The Skylake-X Mess Explored: Thermal Paste And Runaway Power

Factory Imposed Limits: Heat Spreaders, TIM & The IVR

One reason for the cooling problem is Intel's use of inadequate (but arguably much cheaper) thermal paste instead of indium-based solder. Although we can debate the durability of solder over time, particularly as it relates to CPUs with small dies, we have seen processors of different sizes operate stably and error-free over many years with solder between the die and heat spreader.

Moreover, thermal pastes have their own long-term stability issues. Over time, the oils in these materials separate from the solids, introducing air gaps between the surfaces and increasing thermal resistance. This effect is different in all pastes, but it can't be prevented completely.

Why is this such a big deal to us? The following curve from our Core i9-7900X review, which we generated with a very high-end cooling solution, shows clearly that waste heat is dissipated poorly and inadequately with paste between the die and heat spreader. What actually worked effectively for a 91W chip like the Core i7-7700K now leads to a thermal bottleneck.

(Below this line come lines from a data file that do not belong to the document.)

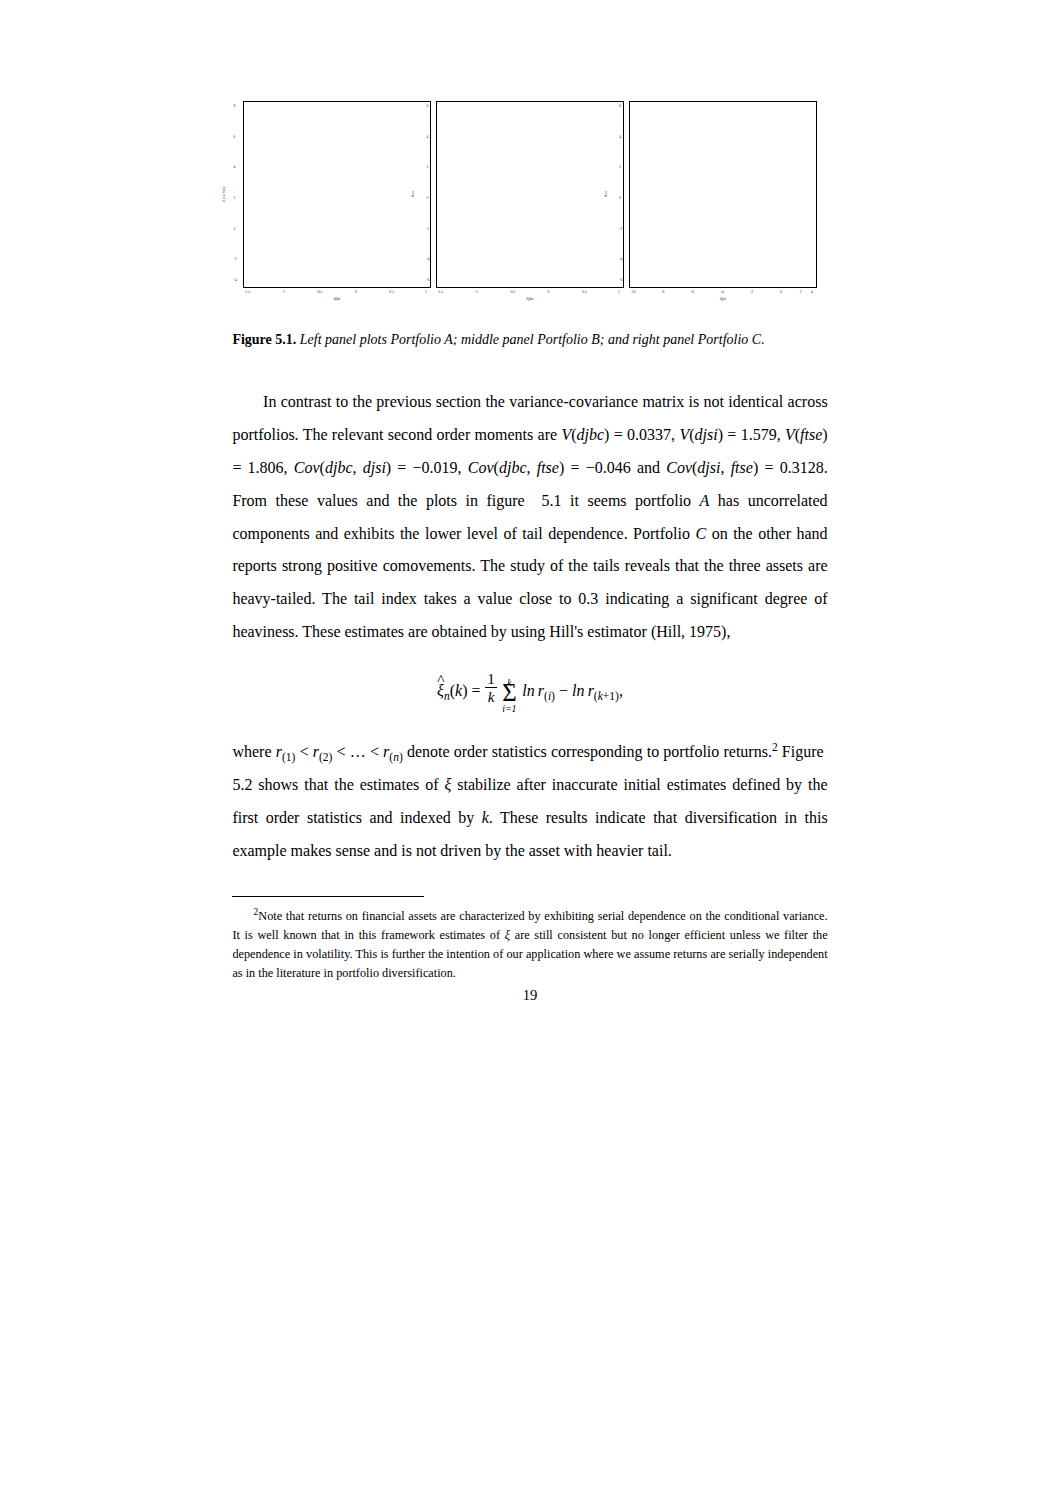djsi/ftse djbc 8 6 4 2 0 -2 -4 -1.5 -1 -0.5 0 0.5 1
ftse djbc 6 4 2 0 -2 -4 -6 -1.5 -1 -0.5 0 0.5 1
ftse djsi 6 4 2 0 -2 -4 -6 -10 -8 -6 -4 -2 0 2 4
Figure 5.1. Left panel plots Portfolio A; middle panel Portfolio B; and right panel Portfolio C.
In contrast to the previous section the variance-covariance matrix is not identical across portfolios. The relevant second order moments are V(djbc) = 0.0337, V(djsi) = 1.579, V(ftse) = 1.806, Cov(djbc, djsi) = −0.019, Cov(djbc, ftse) = −0.046 and Cov(djsi, ftse) = 0.3128. From these values and the plots in figure 5.1 it seems portfolio A has uncorrelated components and exhibits the lower level of tail dependence. Portfolio C on the other hand reports strong positive comovements. The study of the tails reveals that the three assets are heavy-tailed. The tail index takes a value close to 0.3 indicating a significant degree of heaviness. These estimates are obtained by using Hill's estimator (Hill, 1975),
ξn(k) = 1 k kΣi=1 ln r(i) − ln r(k+1),
where r(1) < r(2) < … < r(n) denote order statistics corresponding to portfolio returns.2 Figure 5.2 shows that the estimates of ξ stabilize after inaccurate initial estimates defined by the first order statistics and indexed by k. These results indicate that diversification in this example makes sense and is not driven by the asset with heavier tail.
2Note that returns on financial assets are characterized by exhibiting serial dependence on the conditional variance. It is well known that in this framework estimates of ξ are still consistent but no longer efficient unless we filter the dependence in volatility. This is further the intention of our application where we assume returns are serially independent as in the literature in portfolio diversification.
19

In the end, the following graph represents the glaring temperature differences between the heat spreader on top and cores underneath. We were shocked in our launch story and remain so today.

Although we're using some of the highest-end and most expensive cooling hardware available, we still measure up to a whopping 71 Kelvin difference between the cores' reported temperature and the heat spreader's top. Obviously, a more mainstream closed-loop liquid cooler under full load would look quite silly.

Observation #2: The dissipation of waste heat is hindered by the CPU's construction and Intel's deliberate decision to use thermal paste between the heat spreader and die. Regardless of how much pressure you use or how cold you can get your heat sink, you'll never realize Skylake-X's potential the way it's currently configured. Intel applies a thermal brake, favoring longevity and sacrificing performance.

Now, you might be tempted to remove the heat spreader and replace Intel's thermal paste with something better. But that's simply not a realistic course of action for most enthusiasts. It takes a special tool, a steady hand, and some prior practice. Of course, the process also obliterates your warranty.

It'd be even more extreme to leave the die exposed and use a good torque screwdriver to minimize the possibility of mechanical damage from a non-uniform/excessive load. That's still a risky move, though.

In the end, de-lidding is one solution to this cooling bottleneck, though it lacks mass appeal. A certain contingent of enthusiasts will try their hands at it regardless, and we can only caution that you consider the risks first.

Skylake-X's Integrated Voltage Regulators

Intel's Haswell and Broadwell designs employed a Fully Integrated Voltage Regulator, incorporating power delivery onto the package/die. FIVR was to simplify motherboard layouts by consolidating five platform-based voltage regulators down to just one. But the implementation created some issues for overclockers, too.

Skylake-S did away with FIVR. Now, Skylake-X re-incorporates integrated voltage regulation, though its IVR is linear, rather than switching.

What's this all about? Well, the motherboard's external voltage converters do not deliver the Vcore, as in Kaby Lake-X, but rather an intermediate voltage (VCCIN, or eventual CPU input voltage) as input for Skylake-X's IVR. If you take a look at the picture below, you can see the point for measuring VCCIN for Skylake-X or Vcore for Kaby Lake-X. The CPU determines which voltage is delivered from the VRM, and it can be between 1.6V and up to a maximum of 2.55V.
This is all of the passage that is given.